One morning, fingertips and nose pink with the cold, I read about the improvements that could be made to Australian housing. How the lack of proper insulation means draughts are prominent, as is mould. It feels bizarre to be cold inside a city that, relatively speaking, isn’t very cold at all.
An hour later I look to the right, arms outstretched, from the vantage point of my yoga mat and spy the first blooms of mould sprawling across the inside of my bedroom window. I fetch the vinegar and wipe it down. This, again.
A friend’s birthday party falls on the night of the tense federal election. At 6pm someone notes that ‘the polls have closed’ and, one by one, phones begin to creep out of pockets and the news is refreshed before they’re slipped into pockets again – ‘far too early to say,’ we repeat to each other, shaking our heads at the lack of results and the continuation of suspense.
They thought it might take days – some seats ultimately do – or weeks for the results to be counted due to the abundance of postal votes. But by the middle of the evening, we have a concession speech, a victor, and a profound sense of relief amongst many.
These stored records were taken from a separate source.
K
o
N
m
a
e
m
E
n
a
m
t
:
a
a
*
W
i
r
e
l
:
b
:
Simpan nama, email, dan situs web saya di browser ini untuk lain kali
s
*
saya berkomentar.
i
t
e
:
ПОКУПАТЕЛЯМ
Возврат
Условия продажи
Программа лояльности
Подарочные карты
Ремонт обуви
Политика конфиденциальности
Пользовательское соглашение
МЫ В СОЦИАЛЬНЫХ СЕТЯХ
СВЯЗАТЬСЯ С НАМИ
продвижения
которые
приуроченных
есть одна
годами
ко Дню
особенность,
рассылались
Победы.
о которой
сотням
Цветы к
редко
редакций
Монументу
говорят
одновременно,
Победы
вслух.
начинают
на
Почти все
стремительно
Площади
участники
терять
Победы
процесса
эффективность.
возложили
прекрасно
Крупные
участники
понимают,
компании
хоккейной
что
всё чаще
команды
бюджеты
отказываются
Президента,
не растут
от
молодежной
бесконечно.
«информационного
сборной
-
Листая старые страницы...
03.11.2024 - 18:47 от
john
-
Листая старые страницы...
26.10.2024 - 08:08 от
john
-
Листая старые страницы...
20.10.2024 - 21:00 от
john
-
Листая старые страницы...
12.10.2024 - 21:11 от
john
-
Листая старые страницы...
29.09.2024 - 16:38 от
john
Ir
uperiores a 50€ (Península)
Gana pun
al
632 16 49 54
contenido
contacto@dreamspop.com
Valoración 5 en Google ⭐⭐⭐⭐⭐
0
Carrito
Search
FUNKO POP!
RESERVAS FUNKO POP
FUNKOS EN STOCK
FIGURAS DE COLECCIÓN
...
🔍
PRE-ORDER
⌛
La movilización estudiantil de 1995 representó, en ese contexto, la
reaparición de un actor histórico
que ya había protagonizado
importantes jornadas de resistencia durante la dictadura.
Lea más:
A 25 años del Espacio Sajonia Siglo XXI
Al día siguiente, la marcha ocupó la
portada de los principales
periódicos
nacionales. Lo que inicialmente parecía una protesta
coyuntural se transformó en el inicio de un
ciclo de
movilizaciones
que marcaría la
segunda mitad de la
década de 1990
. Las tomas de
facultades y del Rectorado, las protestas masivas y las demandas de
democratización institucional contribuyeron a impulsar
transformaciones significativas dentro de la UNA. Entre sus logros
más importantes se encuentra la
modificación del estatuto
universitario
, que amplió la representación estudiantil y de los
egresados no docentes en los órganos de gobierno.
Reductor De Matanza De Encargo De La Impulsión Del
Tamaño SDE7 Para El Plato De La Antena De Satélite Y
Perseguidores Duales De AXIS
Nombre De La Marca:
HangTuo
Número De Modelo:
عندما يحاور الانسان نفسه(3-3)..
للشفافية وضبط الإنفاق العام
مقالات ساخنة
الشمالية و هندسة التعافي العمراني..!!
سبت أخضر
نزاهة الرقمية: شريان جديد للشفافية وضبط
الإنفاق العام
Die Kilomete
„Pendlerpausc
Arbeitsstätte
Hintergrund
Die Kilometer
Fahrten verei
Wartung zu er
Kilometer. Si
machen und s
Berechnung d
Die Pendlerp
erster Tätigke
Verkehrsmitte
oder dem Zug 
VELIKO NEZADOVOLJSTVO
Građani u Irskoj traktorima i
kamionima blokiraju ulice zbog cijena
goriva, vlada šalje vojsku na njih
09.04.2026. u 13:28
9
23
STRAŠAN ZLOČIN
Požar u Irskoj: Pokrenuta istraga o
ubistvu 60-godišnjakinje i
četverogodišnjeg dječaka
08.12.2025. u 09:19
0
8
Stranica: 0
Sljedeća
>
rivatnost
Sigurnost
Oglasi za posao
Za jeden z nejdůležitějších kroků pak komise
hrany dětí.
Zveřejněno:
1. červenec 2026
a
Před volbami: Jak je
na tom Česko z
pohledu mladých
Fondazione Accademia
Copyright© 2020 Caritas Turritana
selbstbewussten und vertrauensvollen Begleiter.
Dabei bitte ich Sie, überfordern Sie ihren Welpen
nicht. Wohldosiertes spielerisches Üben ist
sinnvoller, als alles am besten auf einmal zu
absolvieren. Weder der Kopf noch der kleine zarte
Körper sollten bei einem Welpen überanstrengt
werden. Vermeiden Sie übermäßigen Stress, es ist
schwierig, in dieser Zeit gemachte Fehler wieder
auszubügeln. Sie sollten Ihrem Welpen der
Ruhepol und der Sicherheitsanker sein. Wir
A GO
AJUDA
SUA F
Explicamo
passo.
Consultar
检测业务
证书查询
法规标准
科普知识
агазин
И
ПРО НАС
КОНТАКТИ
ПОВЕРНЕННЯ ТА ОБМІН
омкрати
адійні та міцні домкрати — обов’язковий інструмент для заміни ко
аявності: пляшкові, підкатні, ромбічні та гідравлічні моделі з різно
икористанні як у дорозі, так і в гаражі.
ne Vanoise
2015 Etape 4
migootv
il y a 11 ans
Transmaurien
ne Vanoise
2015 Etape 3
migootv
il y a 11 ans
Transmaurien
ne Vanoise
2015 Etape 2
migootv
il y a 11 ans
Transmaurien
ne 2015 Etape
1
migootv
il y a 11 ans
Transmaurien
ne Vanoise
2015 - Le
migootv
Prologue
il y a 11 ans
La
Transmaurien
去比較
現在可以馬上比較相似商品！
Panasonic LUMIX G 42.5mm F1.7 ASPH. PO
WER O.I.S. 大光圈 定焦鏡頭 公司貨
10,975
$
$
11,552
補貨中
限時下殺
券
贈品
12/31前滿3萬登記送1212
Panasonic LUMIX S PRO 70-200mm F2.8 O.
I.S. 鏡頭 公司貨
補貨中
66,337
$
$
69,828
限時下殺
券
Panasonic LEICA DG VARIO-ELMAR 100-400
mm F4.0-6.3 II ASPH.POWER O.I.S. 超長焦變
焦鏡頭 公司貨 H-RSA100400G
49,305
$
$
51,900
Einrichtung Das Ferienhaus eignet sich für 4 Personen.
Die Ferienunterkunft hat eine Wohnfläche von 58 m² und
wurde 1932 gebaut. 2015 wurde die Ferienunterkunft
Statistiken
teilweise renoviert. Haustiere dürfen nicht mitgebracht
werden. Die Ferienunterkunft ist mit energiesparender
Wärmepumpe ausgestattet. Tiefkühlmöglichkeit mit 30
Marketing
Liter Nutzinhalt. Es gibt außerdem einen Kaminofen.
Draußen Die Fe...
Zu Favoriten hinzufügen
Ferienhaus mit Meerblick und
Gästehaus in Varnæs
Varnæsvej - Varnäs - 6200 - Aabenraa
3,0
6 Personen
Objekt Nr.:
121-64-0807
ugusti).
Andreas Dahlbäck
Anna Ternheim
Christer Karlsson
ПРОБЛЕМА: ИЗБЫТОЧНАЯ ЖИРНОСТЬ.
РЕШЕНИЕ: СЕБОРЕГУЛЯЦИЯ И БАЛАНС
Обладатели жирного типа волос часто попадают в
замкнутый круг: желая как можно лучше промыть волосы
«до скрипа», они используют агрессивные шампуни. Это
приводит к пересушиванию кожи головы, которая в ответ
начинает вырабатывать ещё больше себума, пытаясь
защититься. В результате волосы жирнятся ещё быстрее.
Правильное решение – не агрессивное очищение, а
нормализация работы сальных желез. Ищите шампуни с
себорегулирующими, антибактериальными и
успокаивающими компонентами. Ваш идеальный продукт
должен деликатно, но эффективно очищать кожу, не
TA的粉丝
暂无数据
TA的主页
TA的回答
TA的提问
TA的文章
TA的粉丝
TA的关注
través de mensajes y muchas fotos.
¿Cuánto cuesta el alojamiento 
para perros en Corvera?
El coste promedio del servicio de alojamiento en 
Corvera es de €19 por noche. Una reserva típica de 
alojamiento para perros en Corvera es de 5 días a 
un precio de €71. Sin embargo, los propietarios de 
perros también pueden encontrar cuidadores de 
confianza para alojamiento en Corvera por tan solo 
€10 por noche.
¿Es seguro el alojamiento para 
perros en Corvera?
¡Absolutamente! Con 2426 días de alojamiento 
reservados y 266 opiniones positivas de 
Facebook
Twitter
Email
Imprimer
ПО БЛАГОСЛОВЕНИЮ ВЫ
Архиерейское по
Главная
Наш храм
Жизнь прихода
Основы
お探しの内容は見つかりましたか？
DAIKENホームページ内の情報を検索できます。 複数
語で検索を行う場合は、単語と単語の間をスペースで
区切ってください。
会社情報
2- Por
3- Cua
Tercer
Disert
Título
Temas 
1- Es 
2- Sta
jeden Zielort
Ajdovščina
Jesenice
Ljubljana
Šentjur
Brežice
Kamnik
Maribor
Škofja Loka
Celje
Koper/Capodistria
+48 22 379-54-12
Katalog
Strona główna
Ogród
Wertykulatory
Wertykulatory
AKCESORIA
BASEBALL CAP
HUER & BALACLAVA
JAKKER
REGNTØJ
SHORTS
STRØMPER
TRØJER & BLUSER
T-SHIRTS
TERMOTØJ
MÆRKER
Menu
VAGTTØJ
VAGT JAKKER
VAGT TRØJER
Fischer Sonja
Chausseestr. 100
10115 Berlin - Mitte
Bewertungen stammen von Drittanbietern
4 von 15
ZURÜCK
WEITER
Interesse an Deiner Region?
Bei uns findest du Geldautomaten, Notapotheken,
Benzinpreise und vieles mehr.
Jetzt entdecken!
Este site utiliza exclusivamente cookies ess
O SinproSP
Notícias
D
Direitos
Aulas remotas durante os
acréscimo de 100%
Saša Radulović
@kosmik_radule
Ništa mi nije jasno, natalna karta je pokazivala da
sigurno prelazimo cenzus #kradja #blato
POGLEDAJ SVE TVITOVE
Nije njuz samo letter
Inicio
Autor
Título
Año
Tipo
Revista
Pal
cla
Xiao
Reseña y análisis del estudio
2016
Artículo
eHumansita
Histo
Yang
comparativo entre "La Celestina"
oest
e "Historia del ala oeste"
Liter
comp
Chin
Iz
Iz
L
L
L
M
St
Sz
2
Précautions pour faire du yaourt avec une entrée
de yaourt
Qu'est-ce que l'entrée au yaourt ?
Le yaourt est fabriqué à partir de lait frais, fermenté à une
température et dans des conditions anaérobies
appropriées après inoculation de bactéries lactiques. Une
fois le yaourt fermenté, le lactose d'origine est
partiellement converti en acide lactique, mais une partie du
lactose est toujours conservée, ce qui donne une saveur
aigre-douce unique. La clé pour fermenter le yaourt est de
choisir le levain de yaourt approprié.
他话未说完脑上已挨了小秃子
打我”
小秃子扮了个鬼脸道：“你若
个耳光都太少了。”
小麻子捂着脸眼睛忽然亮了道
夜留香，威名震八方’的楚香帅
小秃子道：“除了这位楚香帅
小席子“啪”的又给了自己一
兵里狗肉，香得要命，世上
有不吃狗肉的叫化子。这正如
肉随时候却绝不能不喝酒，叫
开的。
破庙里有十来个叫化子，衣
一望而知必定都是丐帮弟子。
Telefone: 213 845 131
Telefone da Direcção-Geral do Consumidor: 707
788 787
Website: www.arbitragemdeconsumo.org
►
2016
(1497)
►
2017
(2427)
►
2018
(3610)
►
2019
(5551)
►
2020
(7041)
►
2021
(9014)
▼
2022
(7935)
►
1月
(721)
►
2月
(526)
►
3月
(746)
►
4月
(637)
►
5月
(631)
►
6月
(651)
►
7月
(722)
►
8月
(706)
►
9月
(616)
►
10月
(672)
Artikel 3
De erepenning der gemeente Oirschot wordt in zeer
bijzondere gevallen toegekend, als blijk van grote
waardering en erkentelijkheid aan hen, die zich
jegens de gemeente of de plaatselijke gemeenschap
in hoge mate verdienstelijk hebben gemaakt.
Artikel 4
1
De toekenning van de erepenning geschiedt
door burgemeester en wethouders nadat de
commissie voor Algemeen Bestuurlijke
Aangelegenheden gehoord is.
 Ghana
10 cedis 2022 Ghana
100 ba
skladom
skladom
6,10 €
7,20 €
In a country only recently wrecked by fire and in a year faced by flood after flood after flood, it feels galvanising to know that some sense of climate action might soon be on the horizon. Still, it’s hard not to fear that it will be far too little far too late. A decade lost and so much loss still to come because of it.
A friend comes over for dinner. I tell her I’ve started a new Sydney bucket list – a list of places to go and, let’s be honest, restaurants I want to try. Now that the weather has turned, the beaches of my newly-returned-to-Sydney list have become irrelevant.
We make plans together and she offers to make introductions to more of her friends and friends of friends and friend’s partners and so on the friendship group will grow. It feels good and nourishing and – hopeful. It seems to mark the beginning of feeling more like a local.
How lucky I am to be here, now, as life continues to unfurl.
‘The type of day that showed her where she ended, and the world began.’